TEXTAUSZUG:

Bei den Fine Food Days lädt er seine Gäste Ende August zu einem kölschen Menü ins Stadion nach Müngersdorf ein.
Maximilian Lorenz: Da war ich gerade mal elf Jahre alt. Meine Eltern hatten ihre Unternehmen, für die sie sechs Tage in der Woche voll im Einsatz waren. An fünf Tagen hatten wir eine Haushaltshilfe, die auch für mich gekocht hat. Am sechsten Tag konnte ich mich entscheiden, Reste zu essen oder mir selbst etwas zuzubereiten. Mein erstes Rezept habe ich beim „Tigerentenclub“ im Fernsehen für mich entdeckt - eine Wurst im Schlafrock. Ich bin direkt nach der Sendung mit dem Rad zum Supermarkt gefahren und habe mir die Zutaten besorgt. So habe ich die Lust am Kochen für mich entdeckt und bin später selbst Koch geworden. Für mich ist das auch nach 22 Jahren noch der schönste Beruf der Welt.
Gab es damals schon Vorbilder?

GEGEBENES MATERIAL:
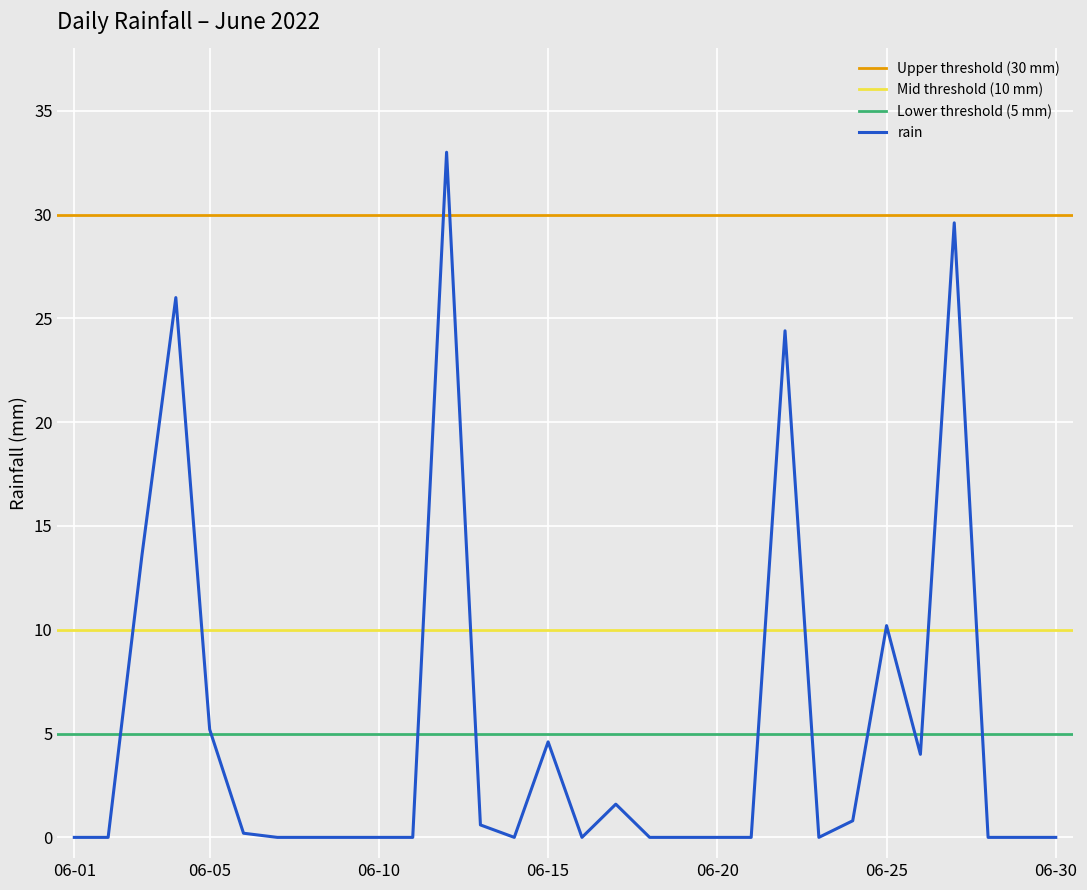

Count the number of categories in the chart.

30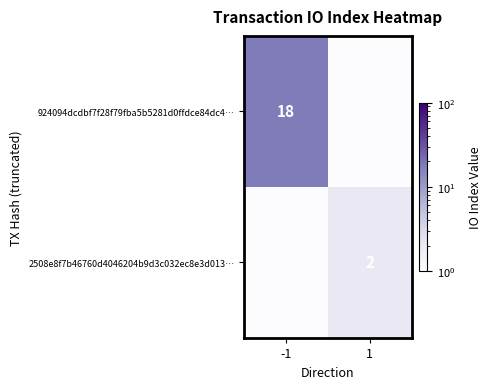

The 2508e8f7b46760d4046204b9d3c032ec8e3d013… series shows 1.2 at 1. True or false?

False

AUFGABEN:
1. Schreiben Sie aus dem Textauszug über Maximilian Lorenz den Abschnitt ab, der mit den Worten „Maximilian Lorenz: Da“ beginnt und nach den Worten „damals schon Vorbilder?“ endet.
2. Übersetzen Sie diesen Satz aus dem Textauszug über Maximilian Lorenz ins Englische: „Ich bin direkt nach der Sendung mit dem Rad zum Supermarkt gefahren und habe mir die Zutaten besorgt.“
3. Beantworten Sie anhand des Textauszugs über Maximilian Lorenz die folgenden Fragen:
(a) Wohin lädt er seine Gäste bei den Fine Food Days Ende August ein?
(b) An wie vielen Tagen in der Woche waren seine Eltern für ihre Unternehmen im Einsatz?
(c) Wohin fuhr er direkt nach der Sendung mit dem Rad?

LÖSUNGEN:
1.
Maximilian Lorenz: Da war ich gerade mal elf Jahre alt. Meine Eltern hatten ihre Unternehmen, für die sie sechs Tage in der Woche voll im Einsatz waren. An fünf Tagen hatten wir eine Haushaltshilfe, die auch für mich gekocht hat. Am sechsten Tag konnte ich mich entscheiden, Reste zu essen oder mir selbst etwas zuzubereiten. Mein erstes Rezept habe ich beim „Tigerentenclub“ im Fernsehen für mich entdeckt - eine Wurst im Schlafrock. Ich bin direkt nach der Sendung mit dem Rad zum Supermarkt gefahren und habe mir die Zutaten besorgt. So habe ich die Lust am Kochen für mich entdeckt und bin später selbst Koch geworden. Für mich ist das auch nach 22 Jahren noch der schönste Beruf der Welt.
Gab es damals schon Vorbilder?

2. Right after the show, I rode my bike to the supermarket and got the ingredients.

3.
(a) Ins Stadion nach Müngersdorf.
(b) An sechs Tagen.
(c) Zum Supermarkt.